What this task involves: Would you output the lines from the one containing "Приготовь ПП" through the final line of the entries, exactly and with pictures omitted?

━━━━━ Recorded data ━━━━━

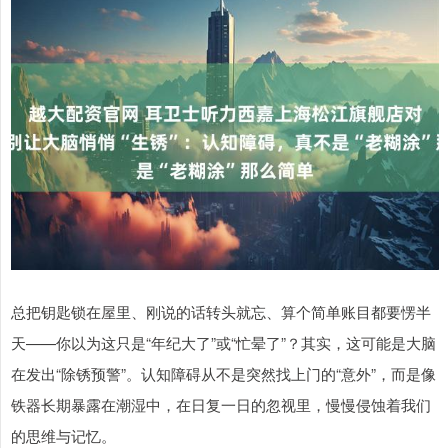
总把钥匙锁在屋里、刚说的话转头就忘、算个简单账目都要愣半
天——你以为这只是“年纪大了”或“忙晕了”？其实，这可能是大脑
在发出“除锈预警”。认知障碍从不是突然找上门的“意外”，而是像
铁器长期暴露在潮湿中，在日复一日的忽视里，慢慢侵蚀着我们
的思维与记忆。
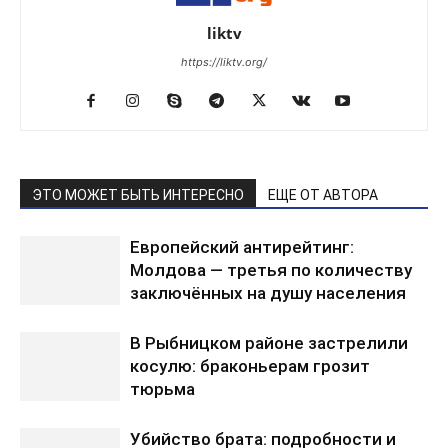
liktv
https://liktv.org/
ЭТО МОЖЕТ БЫТЬ ИНТЕРЕСНО
ЕЩЕ ОТ АВТОРА
Европейский антирейтинг:
Молдова — третья по количеству
заключённых на душу населения
В Рыбницком районе застрелили
косулю: браконьерам грозит
тюрьма
Убийство брата: подробности и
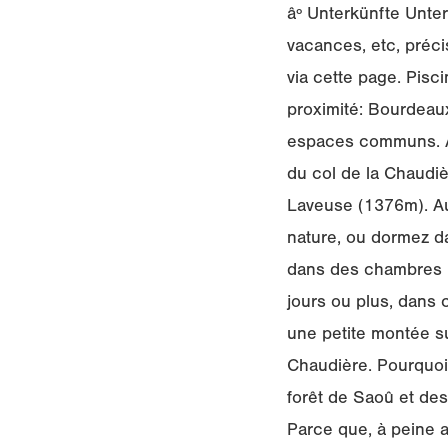
âº Unterkünfte Unte
vacances, etc, préci
via cette page. Pisc
proximité: Bourdeaux
espaces communs. Au
du col de la Chaudiè
Laveuse (1376m). Au 
nature, ou dormez d
dans des chambres p
jours ou plus, dans c
une petite montée su
Chaudière. Pourquoi 
forêt de Saoû et des
Parce que, à peine a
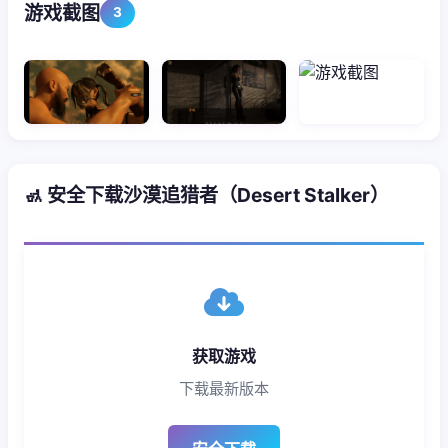
游戏截图
3
🚮 安全下载沙漠追猎者（Desert Stalker）
获取游戏
下载最新版本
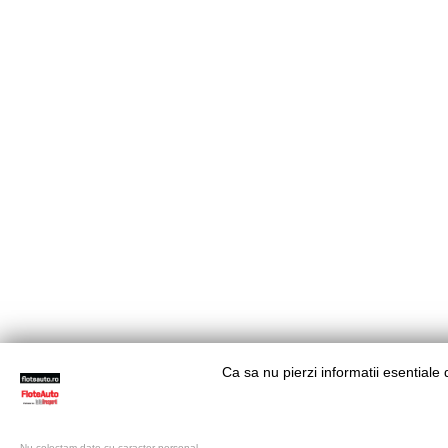
Ca sa nu pierzi informatii esentiale
Nu colectam date cu caracter personal.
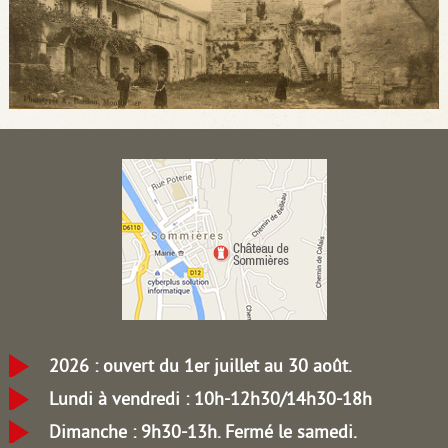
2026 : ouvert du 1er juillet au 30 août.
Lundi à vendredi : 10h-12h30/14h30-18h
Dimanche : 9h30-13h.
Fermé le samedi.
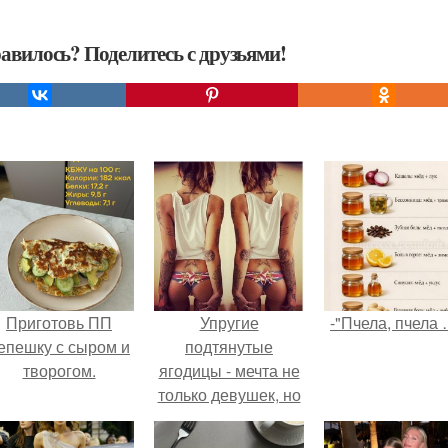
авилось? Поделитесь с друзьями!
Приготовь ПП
Упругие
-"Пчела, пчела 
епешку с сыром и
подтянутые
творогом.
ягодицы - мечта не
только девушек, но
и парней.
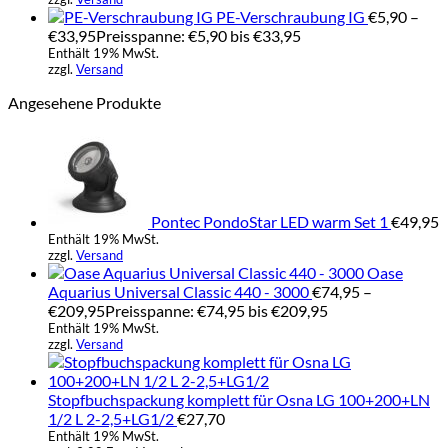
PE-Verschraubung IG
€
5,90
–
€
33,95
Preisspanne: €5,90 bis €33,95
Enthält 19% MwSt.
zzgl.
Versand
Angesehene Produkte
Pontec PondoStar LED warm Set 1
€
49,95
Enthält 19% MwSt.
zzgl.
Versand
Oase
Aquarius Universal Classic 440 - 3000
€
74,95
–
€
209,95
Preisspanne: €74,95 bis €209,95
Enthält 19% MwSt.
zzgl.
Versand
Stopfbuchspackung komplett für Osna LG 100+200+LN
1/2 L 2-2,5+LG1/2
€
27,70
Enthält 19% MwSt.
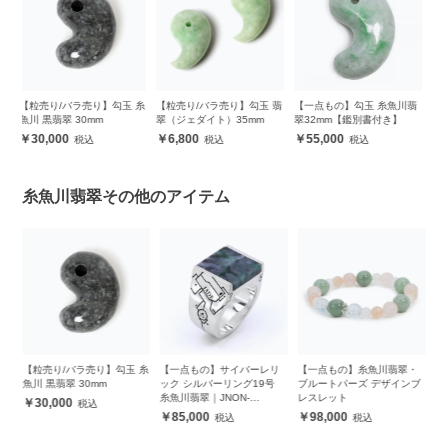
 糸
【粒売り/バラ売り】勾玉 翡
【一点もの】勾玉 糸魚川翡
【一点もの】勾玉 糸魚川翡
【
翠（ジェダイト）35mm
翠32mm【鑑別書付き】
翠 30mm
翠
6,800
55,000
34,000
糸魚川翡翠その他のアイテム
 糸
【一点もの】サイバーレリ
【一点もの】糸魚川翡翠・
【一点もの】勾玉 糸魚川翡
【
ック シルバーリング19号
ブルートパーズ デザインブ
翠 30mm
翠
糸魚川翡翠｜JNON-
レスレット
32,000
JS0021195
85,000
98,000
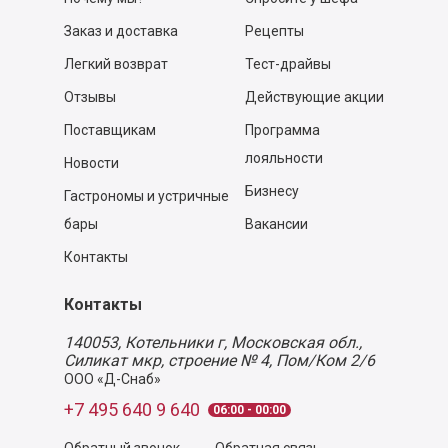
Заказ и доставка
Рецепты
Легкий возврат
Тест-драйвы
Отзывы
Действующие акции
Поставщикам
Программа
лояльности
Новости
Бизнесу
Гастрономы и устричные
бары
Вакансии
Контакты
Контакты
140053,
Котельники г, Московская обл.
,
Силикат мкр, строение № 4, Пом/Ком 2/6
ООО «Д-Снаб»
+7 495 640 9 640
06:00 - 00:00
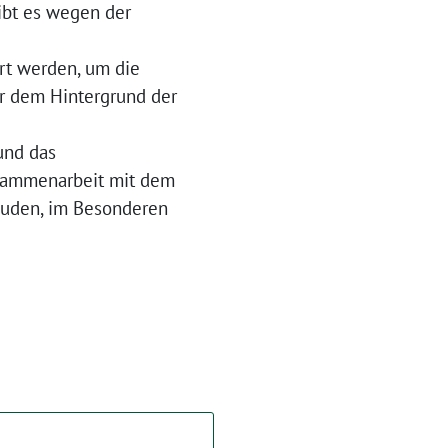
ibt es wegen der
rt werden, um die
or dem Hintergrund der
und das
usammenarbeit mit dem
bäuden, im Besonderen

━━━━━

Exercise response:
Приготовь ПП
Упругие
-"Пчела, пчела 
епешку с сыром и
подтянутые
творогом.
ягодицы - мечта не
только девушек, но
и парней.
PE-Verschraubung IG
€
5,90
–
€
33,95
Preisspanne: €5,90 bis €33,95
Enthält 19% MwSt.
zzgl.
Versand
Angesehene Produkte
Pontec PondoStar LED warm Set 1
€
49,95
Enthält 19% MwSt.
zzgl.
Versand
Oase
Aquarius Universal Classic 440 - 3000
€
74,95
–
€
209,95
Preisspanne: €74,95 bis €209,95
Enthält 19% MwSt.
zzgl.
Versand
Stopfbuchspackung komplett für Osna LG 100+200+LN
1/2 L 2-2,5+LG1/2
€
27,70
Enthält 19% MwSt.
 糸
【粒売り/バラ売り】勾玉 翡
【一点もの】勾玉 糸魚川翡
【一点もの】勾玉 糸魚川翡
【
翠（ジェダイト）35mm
翠32mm【鑑別書付き】
翠 30mm
翠
6,800
55,000
34,000
糸魚川翡翠その他のアイテム
 糸
【一点もの】サイバーレリ
【一点もの】糸魚川翡翠・
【一点もの】勾玉 糸魚川翡
【
ック シルバーリング19号
ブルートパーズ デザインブ
翠 30mm
翠
糸魚川翡翠｜JNON-
レスレット
32,000
JS0021195
85,000
98,000
Заказ и доставка
Рецепты
Легкий возврат
Тест-драйвы
Отзывы
Действующие акции
Поставщикам
Программа
лояльности
Новости
Бизнесу
Гастрономы и устричные
бары
Вакансии
Контакты
Контакты
140053,
Котельники г, Московская обл.
,
Силикат мкр, строение № 4, Пом/Ком 2/6
ООО «Д-Снаб»
+7 495 640 9 640
06:00 - 00:00
ibt es wegen der
rt werden, um die
or dem Hintergrund der
und das
usammenarbeit mit dem
bäuden, im Besonderen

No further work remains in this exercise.